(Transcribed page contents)
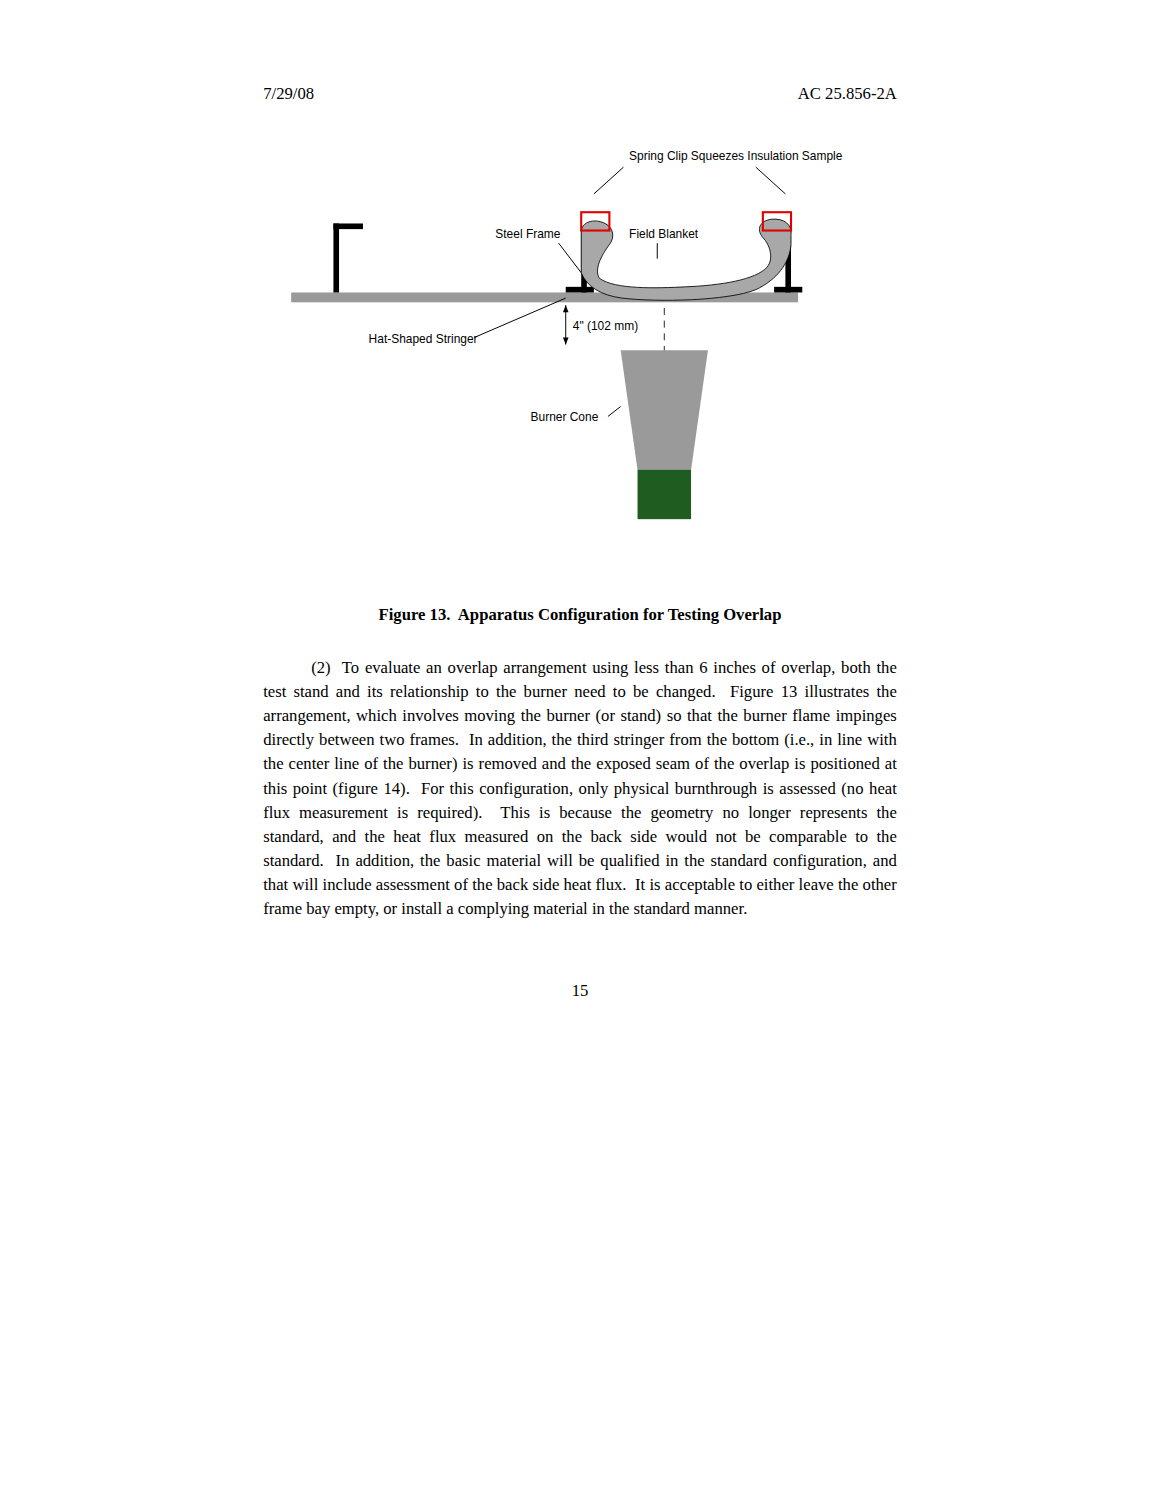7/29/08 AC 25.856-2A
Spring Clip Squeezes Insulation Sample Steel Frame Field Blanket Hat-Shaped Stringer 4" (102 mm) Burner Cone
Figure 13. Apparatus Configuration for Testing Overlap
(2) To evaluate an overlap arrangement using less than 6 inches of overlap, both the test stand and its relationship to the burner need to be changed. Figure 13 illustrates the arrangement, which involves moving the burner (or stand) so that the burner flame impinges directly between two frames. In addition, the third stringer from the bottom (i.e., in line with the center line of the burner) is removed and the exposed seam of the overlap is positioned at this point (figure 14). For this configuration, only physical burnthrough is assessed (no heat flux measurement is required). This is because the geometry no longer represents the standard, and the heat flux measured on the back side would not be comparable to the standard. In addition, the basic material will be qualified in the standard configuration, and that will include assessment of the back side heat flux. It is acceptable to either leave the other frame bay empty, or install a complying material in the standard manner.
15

---

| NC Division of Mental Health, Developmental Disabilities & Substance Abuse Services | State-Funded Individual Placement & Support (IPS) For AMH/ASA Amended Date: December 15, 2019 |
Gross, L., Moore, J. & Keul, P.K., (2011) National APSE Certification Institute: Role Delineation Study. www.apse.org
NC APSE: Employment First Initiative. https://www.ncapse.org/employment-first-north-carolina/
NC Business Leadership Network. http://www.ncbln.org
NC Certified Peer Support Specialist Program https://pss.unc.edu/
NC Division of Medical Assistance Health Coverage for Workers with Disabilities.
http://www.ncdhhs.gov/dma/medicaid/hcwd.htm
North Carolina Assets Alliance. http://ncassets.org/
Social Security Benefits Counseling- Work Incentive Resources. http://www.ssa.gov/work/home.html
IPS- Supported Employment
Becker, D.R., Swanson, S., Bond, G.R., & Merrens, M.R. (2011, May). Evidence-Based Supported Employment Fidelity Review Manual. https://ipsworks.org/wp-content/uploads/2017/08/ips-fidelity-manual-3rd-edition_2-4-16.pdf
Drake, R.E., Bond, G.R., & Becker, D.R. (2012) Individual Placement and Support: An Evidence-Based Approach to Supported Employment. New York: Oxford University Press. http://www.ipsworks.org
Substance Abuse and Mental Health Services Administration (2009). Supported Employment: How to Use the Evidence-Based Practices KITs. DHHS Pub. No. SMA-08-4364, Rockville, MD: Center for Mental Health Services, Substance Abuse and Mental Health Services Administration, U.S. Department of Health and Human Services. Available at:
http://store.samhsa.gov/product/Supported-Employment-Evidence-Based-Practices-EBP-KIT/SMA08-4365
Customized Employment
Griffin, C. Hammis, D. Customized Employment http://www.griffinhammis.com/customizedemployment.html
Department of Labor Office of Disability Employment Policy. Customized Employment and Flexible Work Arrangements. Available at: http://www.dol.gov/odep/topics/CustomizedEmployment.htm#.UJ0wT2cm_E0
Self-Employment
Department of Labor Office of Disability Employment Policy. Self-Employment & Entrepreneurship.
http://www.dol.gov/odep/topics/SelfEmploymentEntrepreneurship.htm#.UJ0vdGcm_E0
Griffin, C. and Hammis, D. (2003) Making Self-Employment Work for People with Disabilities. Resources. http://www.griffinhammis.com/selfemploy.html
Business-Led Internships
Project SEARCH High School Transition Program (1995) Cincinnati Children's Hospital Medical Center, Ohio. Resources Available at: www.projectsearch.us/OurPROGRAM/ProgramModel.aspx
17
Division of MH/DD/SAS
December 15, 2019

...

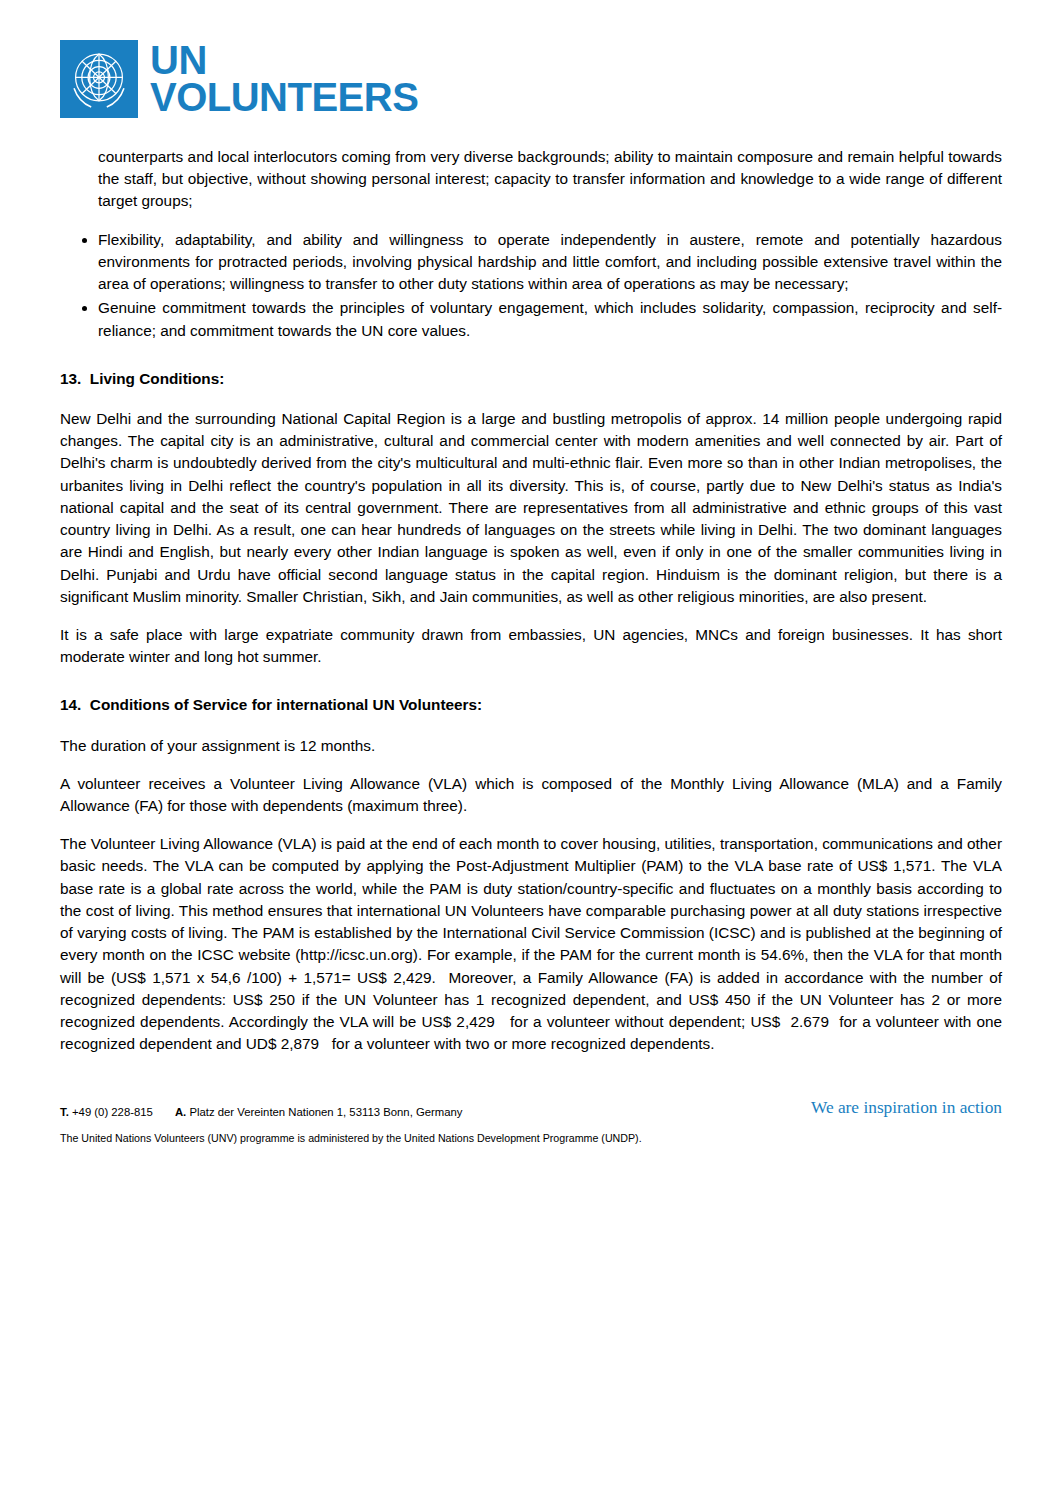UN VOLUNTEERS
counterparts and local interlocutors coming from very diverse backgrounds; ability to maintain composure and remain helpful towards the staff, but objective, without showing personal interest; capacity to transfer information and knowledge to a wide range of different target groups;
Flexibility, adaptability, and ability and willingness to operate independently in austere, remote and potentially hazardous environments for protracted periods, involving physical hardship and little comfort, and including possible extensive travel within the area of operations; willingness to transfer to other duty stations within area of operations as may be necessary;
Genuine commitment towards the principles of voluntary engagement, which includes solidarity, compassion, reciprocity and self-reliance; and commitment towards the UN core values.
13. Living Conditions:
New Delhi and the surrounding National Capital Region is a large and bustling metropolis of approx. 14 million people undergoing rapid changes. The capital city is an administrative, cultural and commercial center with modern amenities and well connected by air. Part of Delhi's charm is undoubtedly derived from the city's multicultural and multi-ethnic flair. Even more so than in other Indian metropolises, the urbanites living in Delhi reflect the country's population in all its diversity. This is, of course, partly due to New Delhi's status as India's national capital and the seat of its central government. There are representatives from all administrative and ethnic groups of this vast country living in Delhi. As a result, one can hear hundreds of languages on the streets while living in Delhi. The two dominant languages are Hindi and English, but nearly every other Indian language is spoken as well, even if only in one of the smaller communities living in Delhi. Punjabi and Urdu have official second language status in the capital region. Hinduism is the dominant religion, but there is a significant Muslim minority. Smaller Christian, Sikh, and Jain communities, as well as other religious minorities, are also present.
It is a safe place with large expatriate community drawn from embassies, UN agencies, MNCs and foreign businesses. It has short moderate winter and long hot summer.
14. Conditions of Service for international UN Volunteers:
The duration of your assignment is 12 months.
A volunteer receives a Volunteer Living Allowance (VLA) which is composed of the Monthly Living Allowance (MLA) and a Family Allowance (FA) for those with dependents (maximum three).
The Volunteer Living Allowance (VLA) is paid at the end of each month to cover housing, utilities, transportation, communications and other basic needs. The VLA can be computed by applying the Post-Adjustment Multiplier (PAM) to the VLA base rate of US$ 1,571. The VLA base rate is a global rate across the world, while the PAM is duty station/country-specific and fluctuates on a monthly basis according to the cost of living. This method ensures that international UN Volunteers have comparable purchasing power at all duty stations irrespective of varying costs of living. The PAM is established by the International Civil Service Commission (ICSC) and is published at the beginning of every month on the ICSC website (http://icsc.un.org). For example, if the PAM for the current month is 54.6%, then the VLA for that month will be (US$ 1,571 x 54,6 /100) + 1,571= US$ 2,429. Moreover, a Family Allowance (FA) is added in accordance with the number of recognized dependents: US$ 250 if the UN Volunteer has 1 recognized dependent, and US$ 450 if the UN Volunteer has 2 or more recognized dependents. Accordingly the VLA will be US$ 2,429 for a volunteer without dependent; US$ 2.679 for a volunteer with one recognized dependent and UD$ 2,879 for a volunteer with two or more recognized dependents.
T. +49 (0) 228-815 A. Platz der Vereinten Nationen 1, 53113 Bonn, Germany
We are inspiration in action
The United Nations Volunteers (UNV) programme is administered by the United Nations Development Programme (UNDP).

→ **Aim of the exercise**:
Find the line with "NC Certified Peer" in the entries above. Retype it and each line after it, exactly, through the line with "IPS- Supported Employment", and stop there.

→ **Reply to the exercise**:
NC Certified Peer Support Specialist Program https://pss.unc.edu/
NC Division of Medical Assistance Health Coverage for Workers with Disabilities.
http://www.ncdhhs.gov/dma/medicaid/hcwd.htm
North Carolina Assets Alliance. http://ncassets.org/
Social Security Benefits Counseling- Work Incentive Resources. http://www.ssa.gov/work/home.html
IPS- Supported Employment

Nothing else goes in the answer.